Importantly, finite does not mean small. A typical computer (with 64-bit processor) has a precision of approximately 16 decimal digits (53 bits) and an exponent up to about 3 decimal digits (11 bits). This means that for each exponent there are a little less than \( 10^{16}\) numbers (there is a bit of overlap as you vary exponents, but it is small). So, roughly, there are \( 10^{16}\) distinct numbers for each exponent of 10 and there are approximately 1000 exponents.

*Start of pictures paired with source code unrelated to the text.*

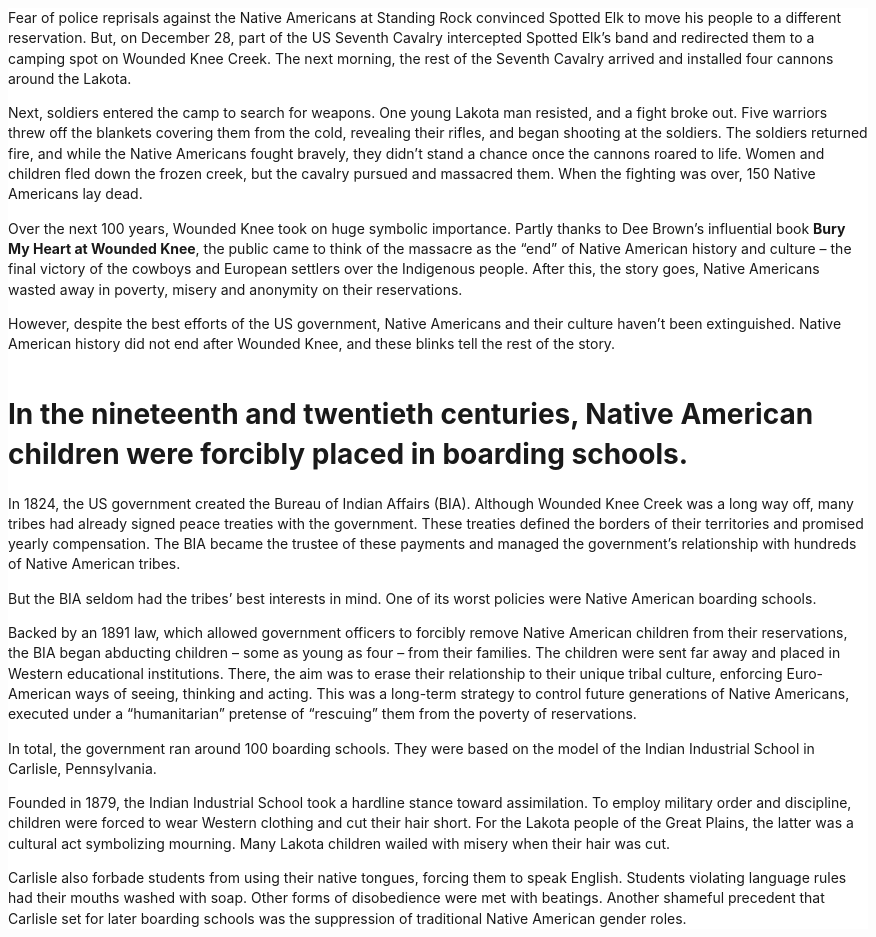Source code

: Fear of police reprisals against the Native Americans at Standing Rock convinced Spotted Elk to move his people to a different reservation. But, on December 28, part of the US Seventh Cavalry intercepted Spotted Elk’s band and redirected them to a camping spot on Wounded Knee Creek. The next morning, the rest of the Seventh Cavalry arrived and installed four cannons around the Lakota.

Next, soldiers entered the camp to search for weapons. One young Lakota man resisted, and a fight broke out. Five warriors threw off the blankets covering them from the cold, revealing their rifles, and began shooting at the soldiers. The soldiers returned fire, and while the Native Americans fought bravely, they didn’t stand a chance once the cannons roared to life. Women and children fled down the frozen creek, but the cavalry pursued and massacred them. When the fighting was over, 150 Native Americans lay dead. 

Over the next 100 years, Wounded Knee took on huge symbolic importance. Partly thanks to Dee Brown’s influential book **Bury My Heart at Wounded Knee**, the public came to think of the massacre as the “end” of Native American history and culture – the final victory of the cowboys and European settlers over the Indigenous people. After this, the story goes, Native Americans wasted away in poverty, misery and anonymity on their reservations.

However, despite the best efforts of the US government, Native Americans and their culture haven’t been extinguished. Native American history did not end after Wounded Knee, and these blinks tell the rest of the story.

# In the nineteenth and twentieth centuries, Native American children were forcibly placed in boarding schools.

In 1824, the US government created the Bureau of Indian Affairs (BIA). Although Wounded Knee Creek was a long way off, many tribes had already signed peace treaties with the government. These treaties defined the borders of their territories and promised yearly compensation. The BIA became the trustee of these payments and managed the government’s relationship with hundreds of Native American tribes. 

But the BIA seldom had the tribes’ best interests in mind. One of its worst policies were Native American boarding schools. 

Backed by an 1891 law, which allowed government officers to forcibly remove Native American children from their reservations, the BIA began abducting children – some as young as four – from their families. The children were sent far away and placed in Western educational institutions. There, the aim was to erase their relationship to their unique tribal culture, enforcing Euro-American ways of seeing, thinking and acting. This was a long-term strategy to control future generations of Native Americans, executed under a “humanitarian” pretense of “rescuing” them from the poverty of reservations. 

In total, the government ran around 100 boarding schools. They were based on the model of the Indian Industrial School in Carlisle, Pennsylvania. 

Founded in 1879, the Indian Industrial School took a hardline stance toward assimilation. To employ military order and discipline, children were forced to wear Western clothing and cut their hair short. For the Lakota people of the Great Plains, the latter was a cultural act symbolizing mourning. Many Lakota children wailed with misery when their hair was cut. 

Carlisle also forbade students from using their native tongues, forcing them to speak English. Students violating language rules had their mouths washed with soap. Other forms of disobedience were met with beatings. Another shameful precedent that Carlisle set for later boarding schools was the suppression of traditional Native American gender roles. 
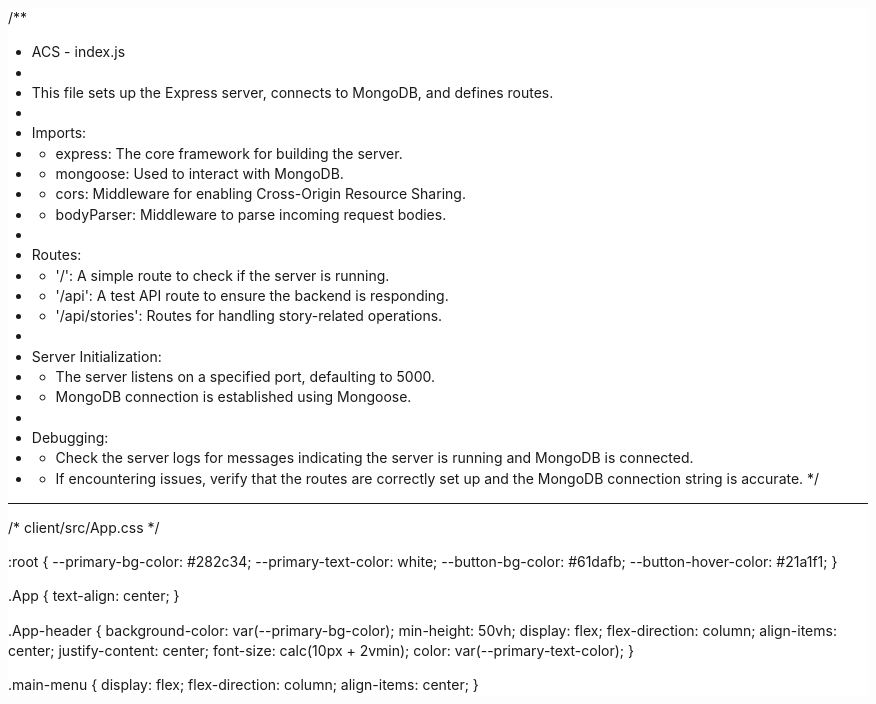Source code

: /**
 * ACS - index.js
 *
 * This file sets up the Express server, connects to MongoDB, and defines routes.
 *
 * Imports:
 * - express: The core framework for building the server.
 * - mongoose: Used to interact with MongoDB.
 * - cors: Middleware for enabling Cross-Origin Resource Sharing.
 * - bodyParser: Middleware to parse incoming request bodies.
 *
 * Routes:
 * - '/': A simple route to check if the server is running.
 * - '/api': A test API route to ensure the backend is responding.
 * - '/api/stories': Routes for handling story-related operations.
 *
 * Server Initialization:
 * - The server listens on a specified port, defaulting to 5000.
 * - MongoDB connection is established using Mongoose.
 *
 * Debugging:
 * - Check the server logs for messages indicating the server is running and MongoDB is connected.
 * - If encountering issues, verify that the routes are correctly set up and the MongoDB connection string is accurate.
 */
------------------------------
/* client/src/App.css */

:root {
  --primary-bg-color: #282c34;
  --primary-text-color: white;
  --button-bg-color: #61dafb;
  --button-hover-color: #21a1f1;
}

.App {
  text-align: center;
}

.App-header {
  background-color: var(--primary-bg-color);
  min-height: 50vh;
  display: flex;
  flex-direction: column;
  align-items: center;
  justify-content: center;
  font-size: calc(10px + 2vmin);
  color: var(--primary-text-color);
}

.main-menu {
  display: flex;
  flex-direction: column;
  align-items: center;
}
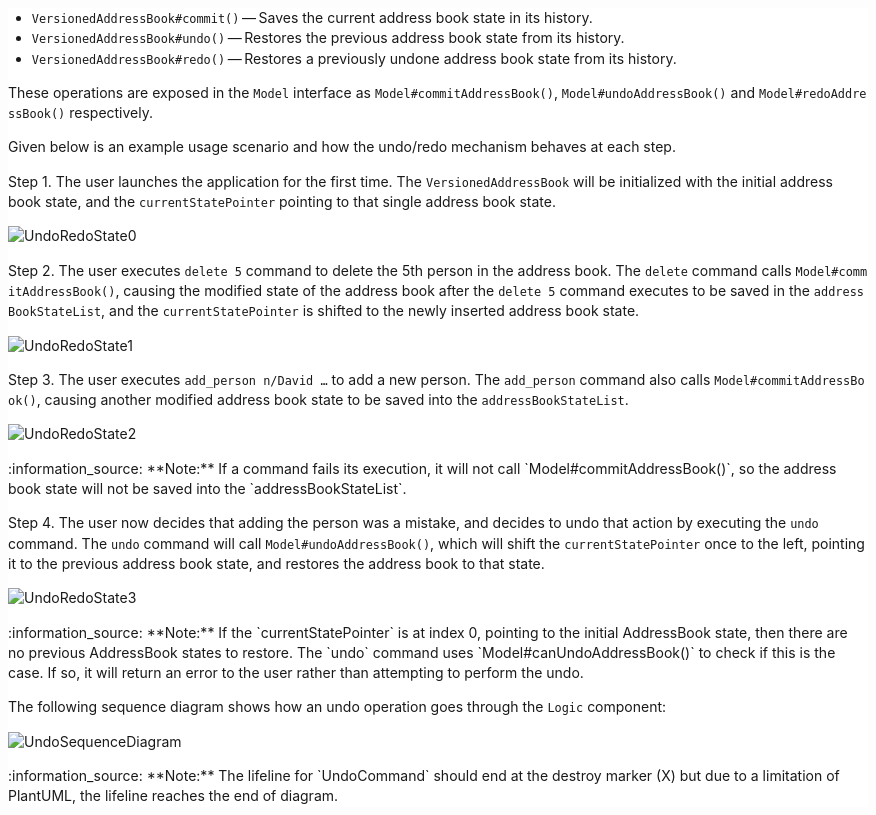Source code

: * `VersionedAddressBook#commit()` — Saves the current address book state in its history.
* `VersionedAddressBook#undo()` — Restores the previous address book state from its history.
* `VersionedAddressBook#redo()` — Restores a previously undone address book state from its history.

These operations are exposed in the `Model` interface as `Model#commitAddressBook()`, `Model#undoAddressBook()` and `Model#redoAddressBook()` respectively.

Given below is an example usage scenario and how the undo/redo mechanism behaves at each step.

Step 1. The user launches the application for the first time. The `VersionedAddressBook` will be initialized with the initial address book state, and the `currentStatePointer` pointing to that single address book state.

![UndoRedoState0](images/UndoRedoState0.png)

Step 2. The user executes `delete 5` command to delete the 5th person in the address book. The `delete` command calls `Model#commitAddressBook()`, causing the modified state of the address book after the `delete 5` command executes to be saved in the `addressBookStateList`, and the `currentStatePointer` is shifted to the newly inserted address book state.

![UndoRedoState1](images/UndoRedoState1.png)

Step 3. The user executes `add_person n/David …​` to add a new person. The `add_person` command also calls `Model#commitAddressBook()`, causing another modified address book state to be saved into the `addressBookStateList`.

![UndoRedoState2](images/UndoRedoState2.png)

<div markdown="span" class="alert alert-info">:information_source: **Note:** If a command fails its execution, it will not call `Model#commitAddressBook()`, so the address book state will not be saved into the `addressBookStateList`.

</div>

Step 4. The user now decides that adding the person was a mistake, and decides to undo that action by executing the `undo` command. The `undo` command will call `Model#undoAddressBook()`, which will shift the `currentStatePointer` once to the left, pointing it to the previous address book state, and restores the address book to that state.

![UndoRedoState3](images/UndoRedoState3.png)

<div markdown="span" class="alert alert-info">:information_source: **Note:** If the `currentStatePointer` is at index 0, pointing to the initial AddressBook state, then there are no previous AddressBook states to restore. The `undo` command uses `Model#canUndoAddressBook()` to check if this is the case. If so, it will return an error to the user rather
than attempting to perform the undo.

</div>

The following sequence diagram shows how an undo operation goes through the `Logic` component:

![UndoSequenceDiagram](images/UndoSequenceDiagram-Logic.png)

<div markdown="span" class="alert alert-info">:information_source: **Note:** The lifeline for `UndoCommand` should end at the destroy marker (X) but due to a limitation of PlantUML, the lifeline reaches the end of diagram.
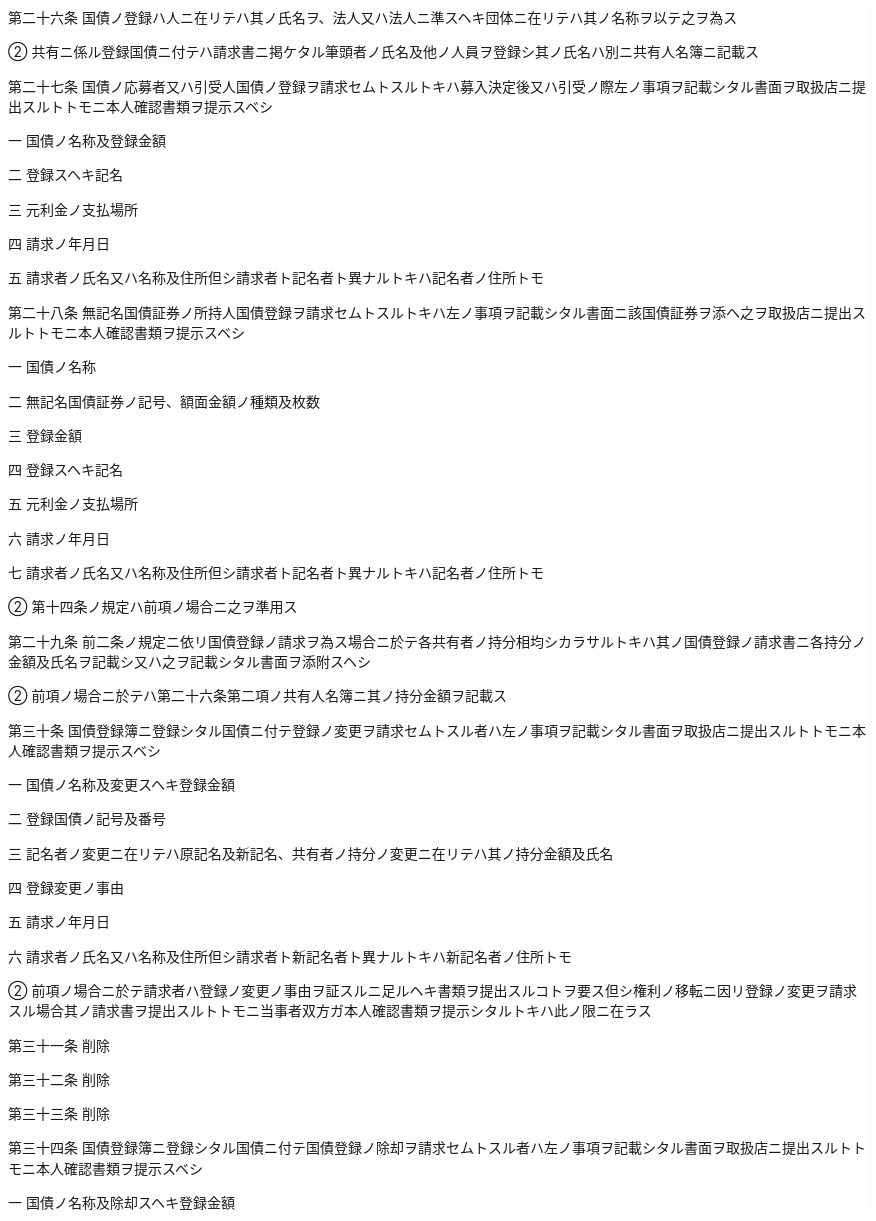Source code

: 第二十六条 国債ノ登録ハ人ニ在リテハ其ノ氏名ヲ、法人又ハ法人ニ準スヘキ団体ニ在リテハ其ノ名称ヲ以テ之ヲ為ス

② 共有ニ係ル登録国債ニ付テハ請求書ニ掲ケタル筆頭者ノ氏名及他ノ人員ヲ登録シ其ノ氏名ハ別ニ共有人名簿ニ記載ス

第二十七条 国債ノ応募者又ハ引受人国債ノ登録ヲ請求セムトスルトキハ募入決定後又ハ引受ノ際左ノ事項ヲ記載シタル書面ヲ取扱店ニ提出スルトトモニ本人確認書類ヲ提示スベシ

一 国債ノ名称及登録金額

二 登録スヘキ記名

三 元利金ノ支払場所

四 請求ノ年月日

五 請求者ノ氏名又ハ名称及住所但シ請求者ト記名者ト異ナルトキハ記名者ノ住所トモ

第二十八条 無記名国債証券ノ所持人国債登録ヲ請求セムトスルトキハ左ノ事項ヲ記載シタル書面ニ該国債証券ヲ添ヘ之ヲ取扱店ニ提出スルトトモニ本人確認書類ヲ提示スベシ

一 国債ノ名称

二 無記名国債証券ノ記号、額面金額ノ種類及枚数

三 登録金額

四 登録スヘキ記名

五 元利金ノ支払場所

六 請求ノ年月日

七 請求者ノ氏名又ハ名称及住所但シ請求者ト記名者ト異ナルトキハ記名者ノ住所トモ

② 第十四条ノ規定ハ前項ノ場合ニ之ヲ準用ス

第二十九条 前二条ノ規定ニ依リ国債登録ノ請求ヲ為ス場合ニ於テ各共有者ノ持分相均シカラサルトキハ其ノ国債登録ノ請求書ニ各持分ノ金額及氏名ヲ記載シ又ハ之ヲ記載シタル書面ヲ添附スヘシ

② 前項ノ場合ニ於テハ第二十六条第二項ノ共有人名簿ニ其ノ持分金額ヲ記載ス

第三十条 国債登録簿ニ登録シタル国債ニ付テ登録ノ変更ヲ請求セムトスル者ハ左ノ事項ヲ記載シタル書面ヲ取扱店ニ提出スルトトモニ本人確認書類ヲ提示スベシ

一 国債ノ名称及変更スヘキ登録金額

二 登録国債ノ記号及番号

三 記名者ノ変更ニ在リテハ原記名及新記名、共有者ノ持分ノ変更ニ在リテハ其ノ持分金額及氏名

四 登録変更ノ事由

五 請求ノ年月日

六 請求者ノ氏名又ハ名称及住所但シ請求者ト新記名者ト異ナルトキハ新記名者ノ住所トモ

② 前項ノ場合ニ於テ請求者ハ登録ノ変更ノ事由ヲ証スルニ足ルヘキ書類ヲ提出スルコトヲ要ス但シ権利ノ移転ニ因リ登録ノ変更ヲ請求スル場合其ノ請求書ヲ提出スルトトモニ当事者双方ガ本人確認書類ヲ提示シタルトキハ此ノ限ニ在ラス

第三十一条 削除

第三十二条 削除

第三十三条 削除

第三十四条 国債登録簿ニ登録シタル国債ニ付テ国債登録ノ除却ヲ請求セムトスル者ハ左ノ事項ヲ記載シタル書面ヲ取扱店ニ提出スルトトモニ本人確認書類ヲ提示スベシ

一 国債ノ名称及除却スヘキ登録金額

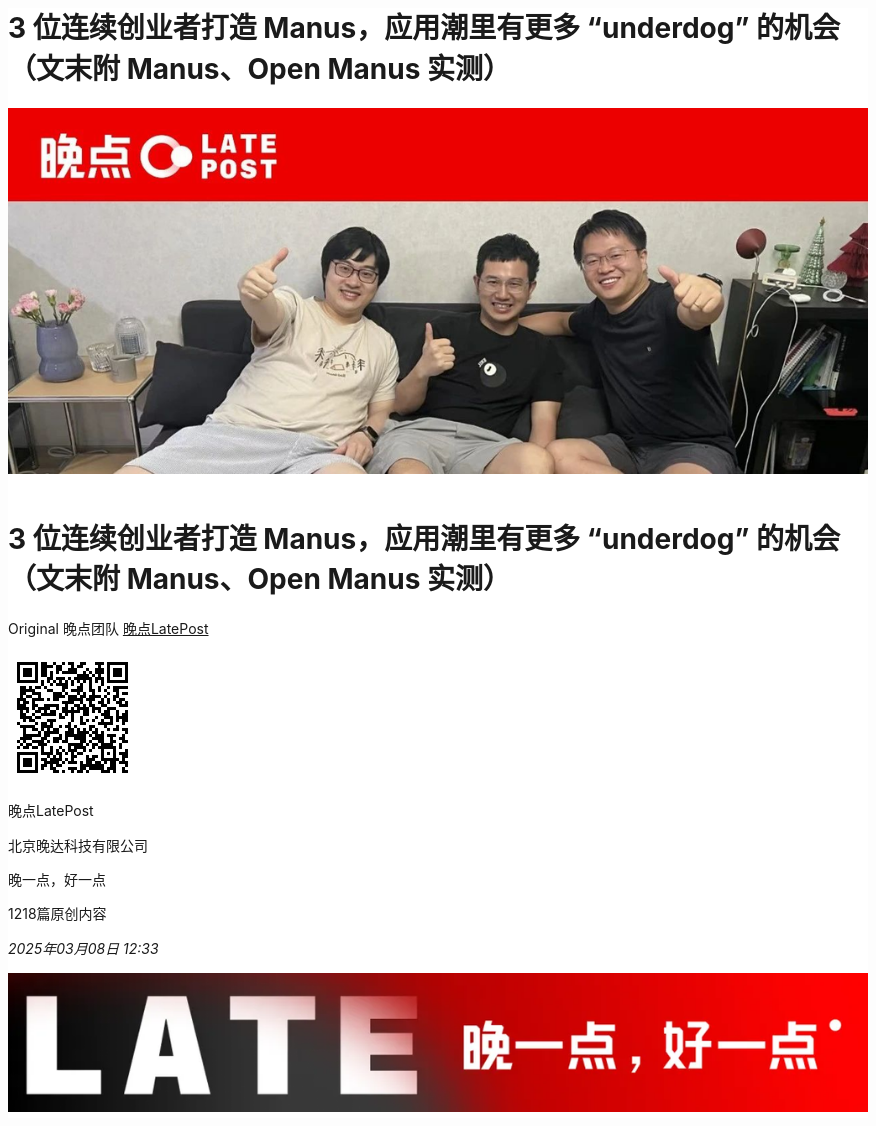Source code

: 3 位连续创业者打造 Manus，应用潮里有更多 “underdog” 的机会（文末附 Manus、Open Manus 实测）
===============
                                                                          

             

  

![Image 1: cover_image](assets/1/9/19724cbc71e7a270d4a445fbaa4657e6.jpg)

3 位连续创业者打造 Manus，应用潮里有更多 “underdog” 的机会（文末附 Manus、Open Manus 实测）
================================================================

Original 晚点团队 [晚点LatePost](javascript:void(0);)

![Image 2: profile_qrcode](assets/3/f/3f4aa54c064fc73051f1a546a5ac775f.bmp)

晚点LatePost

北京晚达科技有限公司

晚一点，好一点

1218篇原创内容

_2025年03月08日 12:33_

![Image 3: Image](assets/d/4/d4435b5bd44ddc44099bebd0a9887f77.webp)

This makes the number of available numbers about \( 10^{19}\).
Thus, when doing half-space models (in practice) with instances having dimension \( d\), the set \( \mathcal H\) has size on the order of \( 3(10^{19d})\) — the model is determined by a \( (d+1)\)-tuple \( ({\bf w}, b)\), each coordinate has about \( 10^{19}\) possibilities, and some of these tuples determine the same function5. If considering the above theorem, recall the realizability assumption. If the “true” distribution is linearly separable with a separating hyperplane in \( \mathcal H\), then the theorem applies.
For example, under the assumptions and in dimension two, the theorem guarantees the resulting half-space model is accurate 99% of the time (\( \varepsilon = 0.01\)) with probability 99% (\( \delta=0.01\)) if the sample \( S\) has at least \( 100\cdot\ln(300\cdot 10^{38}) \approx 9,300\) points6. (The bound is pretty rough; in fact, you don’t need nearly so many points for the highly probable, high accuracy.)
OTOH, recall the model function, discussed near the end of the last post, for deciding that a point in \( [0,1]\times [0,1]\) is not in the upper-left square:
\( h_S(x) = \begin{cases}y_i,\ \text{if }x = x_i \\ -1, otherwise.\end{cases}\)
Allowing for \( S\) to be any possible training set, this also defines a finite hypothesis class, in practice (since floating point numbers only allow for finitely many points in the space). However, the class is huge. Does a large \( S\) guarantee 99% accuracy with probability over 99%?
Note: there are approximately \( 10^{16}\) numbers for each coordinate, so there are \( 10^{32}\) points in the instance space. Even if \( |S| = 10^{31}\) (an absurdly large training set), the function \( h_S\) will still only be accurate on \( 10^{31} + (9\cdot 10^{31})/4 = (1/10 + 9/40)\cdot 10^{32}\) points, which is a loss of \( 0.675 = 1 – 0.325\) (it is wrong 67.5% of the time).
5. Multiplying \( b\) and all the coordinates of \( {\bf w}\) by the same positive number does not change the half-space model function. That means pairs \( ({\bf w}, b)\) and \( ({\bf w’}, b’)\) determine the same element of \( \mathcal H\) if there is a number \( c>0\) so that \( {\bf w} = c{\bf w’}\) and \( b = cb’\). Thus every pair \( ({\bf w}, b)\) determines the same model as \( ({\bf w’}, 1)\), \( ({\bf w’}, 0)\) or \( ({\bf w’}, -1),\) where \( |b|{\bf w’} = {\bf w}\) if \( |b|\ne 0\) and \( {\bf w’} = {\bf w}\) otherwise. The count then follows, there being \( 10^{19d}\) possible vectors \( {\bf w’}\).
6. Note that size of \( S\) needed grows linearly in the dimension, with a large slope if \( \varepsilon\) is small.